* _PROBLEM DETAILS_:
Pull out every line of the records that contains the string "largest", matching case exactly, and copy each one.

::: MATERIAL FOR THIS TASK

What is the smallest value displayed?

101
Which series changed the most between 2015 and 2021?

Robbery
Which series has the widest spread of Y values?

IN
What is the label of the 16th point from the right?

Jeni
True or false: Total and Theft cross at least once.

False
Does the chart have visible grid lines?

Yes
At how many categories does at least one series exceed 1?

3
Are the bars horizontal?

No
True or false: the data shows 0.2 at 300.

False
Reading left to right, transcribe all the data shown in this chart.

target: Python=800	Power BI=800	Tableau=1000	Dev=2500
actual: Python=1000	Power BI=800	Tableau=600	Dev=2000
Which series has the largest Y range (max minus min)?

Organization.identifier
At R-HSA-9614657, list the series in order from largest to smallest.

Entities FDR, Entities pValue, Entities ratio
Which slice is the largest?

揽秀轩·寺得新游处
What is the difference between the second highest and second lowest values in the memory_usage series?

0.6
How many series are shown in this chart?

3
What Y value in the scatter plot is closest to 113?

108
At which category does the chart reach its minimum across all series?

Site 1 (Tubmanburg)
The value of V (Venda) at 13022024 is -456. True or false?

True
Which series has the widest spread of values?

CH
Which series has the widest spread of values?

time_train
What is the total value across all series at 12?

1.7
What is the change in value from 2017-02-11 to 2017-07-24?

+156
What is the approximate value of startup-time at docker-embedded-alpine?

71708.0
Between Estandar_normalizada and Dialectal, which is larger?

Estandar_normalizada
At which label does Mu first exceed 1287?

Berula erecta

::::::

* _TASK ANSWER_:
Which series has the largest Y range (max minus min)?
At R-HSA-9614657, list the series in order from largest to smallest.
Which slice is the largest?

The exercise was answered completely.